Main Article Content
Aims: To understand the relationship between what students understand to be their knowledge and what the educational system takes to be its knowledge. The latter appears to replace the former in some manner and it is this process which the article seeks to expose and comprehend. How does local custom come to be used as a vehicle for a wider and more anonymous set of pragmatic models?
Study Design: Philosophical analysis
Methodology: A series of questions that interrogate both the hermeneutic commentaries on pedagogy and critique the rationalized character of the education system are combined with an interpretive commentary.
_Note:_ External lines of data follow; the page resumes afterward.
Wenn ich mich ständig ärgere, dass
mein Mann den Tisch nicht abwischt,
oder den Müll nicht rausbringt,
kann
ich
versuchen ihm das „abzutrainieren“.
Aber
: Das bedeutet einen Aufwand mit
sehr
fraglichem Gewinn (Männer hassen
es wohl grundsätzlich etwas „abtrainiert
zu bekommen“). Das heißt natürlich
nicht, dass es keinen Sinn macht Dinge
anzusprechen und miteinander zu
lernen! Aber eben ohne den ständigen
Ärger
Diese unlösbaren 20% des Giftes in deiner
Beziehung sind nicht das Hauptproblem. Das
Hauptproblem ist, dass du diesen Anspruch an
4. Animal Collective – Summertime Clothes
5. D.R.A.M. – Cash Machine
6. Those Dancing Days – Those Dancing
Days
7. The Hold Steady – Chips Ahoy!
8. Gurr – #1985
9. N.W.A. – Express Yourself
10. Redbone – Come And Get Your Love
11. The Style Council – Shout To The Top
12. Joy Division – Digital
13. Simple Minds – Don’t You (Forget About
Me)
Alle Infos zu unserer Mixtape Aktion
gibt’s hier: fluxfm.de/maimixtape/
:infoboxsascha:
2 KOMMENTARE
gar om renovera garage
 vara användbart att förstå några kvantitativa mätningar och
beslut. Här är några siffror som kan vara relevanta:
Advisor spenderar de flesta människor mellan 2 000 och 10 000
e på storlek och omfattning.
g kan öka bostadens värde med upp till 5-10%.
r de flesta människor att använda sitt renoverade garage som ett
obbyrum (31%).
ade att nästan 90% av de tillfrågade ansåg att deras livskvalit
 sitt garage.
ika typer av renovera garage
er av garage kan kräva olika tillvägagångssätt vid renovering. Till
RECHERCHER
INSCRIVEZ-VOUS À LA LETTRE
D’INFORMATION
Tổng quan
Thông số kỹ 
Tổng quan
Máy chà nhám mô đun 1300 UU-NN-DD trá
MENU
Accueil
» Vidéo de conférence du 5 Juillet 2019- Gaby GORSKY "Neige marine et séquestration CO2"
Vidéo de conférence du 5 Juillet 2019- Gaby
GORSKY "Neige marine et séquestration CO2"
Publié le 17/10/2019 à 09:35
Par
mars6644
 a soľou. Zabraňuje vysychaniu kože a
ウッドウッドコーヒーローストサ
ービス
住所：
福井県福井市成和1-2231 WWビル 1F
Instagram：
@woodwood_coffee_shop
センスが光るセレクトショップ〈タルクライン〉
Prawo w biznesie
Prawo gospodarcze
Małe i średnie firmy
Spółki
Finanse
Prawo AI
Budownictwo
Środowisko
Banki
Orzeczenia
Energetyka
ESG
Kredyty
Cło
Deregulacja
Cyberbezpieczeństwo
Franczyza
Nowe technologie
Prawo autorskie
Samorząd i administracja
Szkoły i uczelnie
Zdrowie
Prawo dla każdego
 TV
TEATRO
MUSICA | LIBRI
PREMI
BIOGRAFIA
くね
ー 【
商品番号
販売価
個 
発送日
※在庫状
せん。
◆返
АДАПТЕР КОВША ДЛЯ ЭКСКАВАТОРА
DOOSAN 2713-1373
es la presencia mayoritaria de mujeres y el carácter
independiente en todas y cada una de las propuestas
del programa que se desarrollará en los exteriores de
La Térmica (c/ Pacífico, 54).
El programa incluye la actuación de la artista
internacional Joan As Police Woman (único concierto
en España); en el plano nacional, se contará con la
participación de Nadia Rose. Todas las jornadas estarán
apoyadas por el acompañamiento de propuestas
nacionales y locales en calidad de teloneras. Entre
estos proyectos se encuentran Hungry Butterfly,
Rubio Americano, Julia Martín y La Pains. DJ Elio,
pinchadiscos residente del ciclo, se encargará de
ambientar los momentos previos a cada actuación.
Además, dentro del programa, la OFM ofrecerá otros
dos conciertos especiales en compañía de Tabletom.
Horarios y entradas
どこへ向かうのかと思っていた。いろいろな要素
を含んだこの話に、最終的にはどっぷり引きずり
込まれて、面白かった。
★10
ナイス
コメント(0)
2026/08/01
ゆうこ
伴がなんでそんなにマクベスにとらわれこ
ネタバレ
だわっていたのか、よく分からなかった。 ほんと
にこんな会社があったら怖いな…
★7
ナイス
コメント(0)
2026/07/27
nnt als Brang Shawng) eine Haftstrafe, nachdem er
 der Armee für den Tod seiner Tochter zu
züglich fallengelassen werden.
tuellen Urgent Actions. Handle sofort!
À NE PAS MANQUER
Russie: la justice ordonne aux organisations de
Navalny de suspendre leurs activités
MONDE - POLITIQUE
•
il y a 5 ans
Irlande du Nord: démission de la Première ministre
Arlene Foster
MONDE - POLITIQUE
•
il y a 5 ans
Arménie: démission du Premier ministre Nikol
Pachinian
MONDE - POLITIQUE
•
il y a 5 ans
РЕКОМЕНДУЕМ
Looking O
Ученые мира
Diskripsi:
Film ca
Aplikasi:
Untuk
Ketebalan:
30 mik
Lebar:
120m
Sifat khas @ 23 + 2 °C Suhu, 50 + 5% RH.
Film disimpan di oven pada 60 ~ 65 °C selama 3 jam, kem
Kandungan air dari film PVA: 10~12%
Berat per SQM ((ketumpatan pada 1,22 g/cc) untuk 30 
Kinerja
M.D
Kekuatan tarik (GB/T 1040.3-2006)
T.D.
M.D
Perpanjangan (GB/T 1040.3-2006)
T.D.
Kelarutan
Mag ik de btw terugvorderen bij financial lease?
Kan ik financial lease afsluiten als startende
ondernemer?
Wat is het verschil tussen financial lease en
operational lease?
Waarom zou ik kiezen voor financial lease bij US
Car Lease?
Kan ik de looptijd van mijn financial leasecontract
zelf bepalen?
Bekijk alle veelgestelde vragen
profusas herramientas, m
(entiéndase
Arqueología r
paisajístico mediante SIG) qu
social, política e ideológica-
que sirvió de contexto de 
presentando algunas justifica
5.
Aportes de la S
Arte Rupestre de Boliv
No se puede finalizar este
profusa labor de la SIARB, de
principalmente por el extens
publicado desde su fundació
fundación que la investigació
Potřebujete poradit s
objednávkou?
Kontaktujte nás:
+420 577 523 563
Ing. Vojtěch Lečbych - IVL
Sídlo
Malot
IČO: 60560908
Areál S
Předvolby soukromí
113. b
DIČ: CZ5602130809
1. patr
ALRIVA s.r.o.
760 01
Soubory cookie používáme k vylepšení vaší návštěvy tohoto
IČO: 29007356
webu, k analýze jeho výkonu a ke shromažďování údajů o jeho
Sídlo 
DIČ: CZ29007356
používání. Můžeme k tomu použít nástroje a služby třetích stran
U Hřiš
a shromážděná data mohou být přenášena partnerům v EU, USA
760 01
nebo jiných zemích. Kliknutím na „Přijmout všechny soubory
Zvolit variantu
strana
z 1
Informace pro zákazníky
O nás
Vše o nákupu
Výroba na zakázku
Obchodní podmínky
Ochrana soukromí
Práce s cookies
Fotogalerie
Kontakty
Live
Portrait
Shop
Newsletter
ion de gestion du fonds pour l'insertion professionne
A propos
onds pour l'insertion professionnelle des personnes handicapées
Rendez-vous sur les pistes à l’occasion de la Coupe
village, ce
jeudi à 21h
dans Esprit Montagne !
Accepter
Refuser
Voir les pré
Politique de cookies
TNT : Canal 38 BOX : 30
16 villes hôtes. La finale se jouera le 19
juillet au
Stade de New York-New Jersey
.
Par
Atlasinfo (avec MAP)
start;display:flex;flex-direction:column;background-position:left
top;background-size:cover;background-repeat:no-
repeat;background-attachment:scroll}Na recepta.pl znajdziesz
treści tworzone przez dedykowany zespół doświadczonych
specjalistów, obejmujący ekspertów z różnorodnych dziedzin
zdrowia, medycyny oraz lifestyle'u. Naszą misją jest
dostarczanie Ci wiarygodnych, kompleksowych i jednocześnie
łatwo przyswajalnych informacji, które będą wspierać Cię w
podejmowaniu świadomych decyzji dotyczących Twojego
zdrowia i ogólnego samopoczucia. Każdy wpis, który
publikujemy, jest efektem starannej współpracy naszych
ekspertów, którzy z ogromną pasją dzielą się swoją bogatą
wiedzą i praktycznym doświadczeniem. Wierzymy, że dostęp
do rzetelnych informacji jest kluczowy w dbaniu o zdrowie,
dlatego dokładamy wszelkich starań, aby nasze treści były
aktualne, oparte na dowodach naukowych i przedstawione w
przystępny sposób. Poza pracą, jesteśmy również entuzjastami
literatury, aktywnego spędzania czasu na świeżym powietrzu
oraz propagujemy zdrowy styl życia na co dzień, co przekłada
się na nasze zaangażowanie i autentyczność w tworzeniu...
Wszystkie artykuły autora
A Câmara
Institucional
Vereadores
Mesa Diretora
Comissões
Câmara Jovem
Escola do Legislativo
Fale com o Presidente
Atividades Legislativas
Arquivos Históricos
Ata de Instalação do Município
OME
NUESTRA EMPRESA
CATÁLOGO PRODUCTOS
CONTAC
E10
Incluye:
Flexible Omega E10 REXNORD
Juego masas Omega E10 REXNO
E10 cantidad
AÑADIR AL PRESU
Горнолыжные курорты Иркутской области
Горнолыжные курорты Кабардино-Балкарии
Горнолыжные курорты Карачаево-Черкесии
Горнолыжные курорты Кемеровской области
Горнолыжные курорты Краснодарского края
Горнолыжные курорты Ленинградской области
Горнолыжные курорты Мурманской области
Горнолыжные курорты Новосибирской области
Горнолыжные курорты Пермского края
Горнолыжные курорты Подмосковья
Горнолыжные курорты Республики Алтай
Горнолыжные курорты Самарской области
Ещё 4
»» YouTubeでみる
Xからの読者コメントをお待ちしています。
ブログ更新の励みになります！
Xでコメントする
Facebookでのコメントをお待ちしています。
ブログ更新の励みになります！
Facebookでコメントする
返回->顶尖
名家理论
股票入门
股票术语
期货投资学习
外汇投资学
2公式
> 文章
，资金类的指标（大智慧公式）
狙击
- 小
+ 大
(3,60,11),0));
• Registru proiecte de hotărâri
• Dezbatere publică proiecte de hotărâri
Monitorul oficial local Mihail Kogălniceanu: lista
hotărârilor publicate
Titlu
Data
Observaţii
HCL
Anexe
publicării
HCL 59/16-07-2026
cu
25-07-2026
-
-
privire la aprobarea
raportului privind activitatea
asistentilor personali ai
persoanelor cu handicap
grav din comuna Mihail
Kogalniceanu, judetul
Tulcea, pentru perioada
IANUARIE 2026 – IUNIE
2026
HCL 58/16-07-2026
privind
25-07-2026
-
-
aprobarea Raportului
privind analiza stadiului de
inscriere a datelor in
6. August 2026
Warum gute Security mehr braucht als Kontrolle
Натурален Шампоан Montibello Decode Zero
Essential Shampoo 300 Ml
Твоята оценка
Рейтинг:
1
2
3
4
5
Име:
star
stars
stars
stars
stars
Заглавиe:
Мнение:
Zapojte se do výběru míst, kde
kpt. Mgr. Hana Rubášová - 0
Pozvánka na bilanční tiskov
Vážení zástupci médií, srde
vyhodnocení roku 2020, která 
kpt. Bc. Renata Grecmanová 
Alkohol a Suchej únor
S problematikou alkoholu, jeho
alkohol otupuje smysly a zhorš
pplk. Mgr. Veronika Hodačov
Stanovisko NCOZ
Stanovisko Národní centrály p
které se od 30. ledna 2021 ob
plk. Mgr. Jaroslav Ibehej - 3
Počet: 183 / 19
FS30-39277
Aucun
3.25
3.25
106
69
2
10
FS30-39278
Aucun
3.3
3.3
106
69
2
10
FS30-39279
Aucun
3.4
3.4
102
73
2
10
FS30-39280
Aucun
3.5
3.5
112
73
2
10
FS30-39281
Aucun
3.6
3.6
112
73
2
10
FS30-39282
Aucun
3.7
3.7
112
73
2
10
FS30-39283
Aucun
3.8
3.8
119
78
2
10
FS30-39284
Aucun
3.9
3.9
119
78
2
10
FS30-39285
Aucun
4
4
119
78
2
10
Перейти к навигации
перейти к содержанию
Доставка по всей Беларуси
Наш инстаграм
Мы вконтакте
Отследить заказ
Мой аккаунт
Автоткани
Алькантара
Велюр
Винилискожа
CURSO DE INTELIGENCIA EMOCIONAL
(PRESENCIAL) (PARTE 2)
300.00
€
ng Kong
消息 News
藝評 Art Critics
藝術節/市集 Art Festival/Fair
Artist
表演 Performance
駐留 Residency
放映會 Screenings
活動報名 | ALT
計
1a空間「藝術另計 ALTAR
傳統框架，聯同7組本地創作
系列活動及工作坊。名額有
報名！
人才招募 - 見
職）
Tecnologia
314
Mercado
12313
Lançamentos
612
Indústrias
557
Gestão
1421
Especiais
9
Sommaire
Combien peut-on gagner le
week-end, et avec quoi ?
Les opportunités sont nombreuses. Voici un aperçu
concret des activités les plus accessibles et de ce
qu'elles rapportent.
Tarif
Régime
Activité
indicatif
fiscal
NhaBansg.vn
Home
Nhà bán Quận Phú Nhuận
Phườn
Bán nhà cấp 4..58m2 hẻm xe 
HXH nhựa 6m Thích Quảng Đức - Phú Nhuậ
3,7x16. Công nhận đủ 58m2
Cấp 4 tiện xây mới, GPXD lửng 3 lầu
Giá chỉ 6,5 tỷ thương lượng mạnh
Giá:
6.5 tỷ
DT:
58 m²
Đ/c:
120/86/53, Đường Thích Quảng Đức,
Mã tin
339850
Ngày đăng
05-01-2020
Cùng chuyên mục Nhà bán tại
Results: The techniques of instrumental praxis are taught and learned in educational systems by mimicking the forms of custom, the 'hexis' of primary socialization. A philosophical interrogation of this relationship yields a new sensibility: that the outcome of a practical wisdom, or phronesis, is short-circuited by the idea that praxis can be both uncritical and only content based. This extension of the norms and forms of what is customary into the formal education system allow the latter's contents to be digested as merely more advanced tools and skills for living in the everyday, rather than as an authentic praxis, the 'applied theory' which practices both critique and dialectic. The necessary relationship between experience and knowledge is thus lost, and the outcomes of educational systems tend to be a simple amassing of information or a technical ability that dangerously narrows the human project and forgets its condition.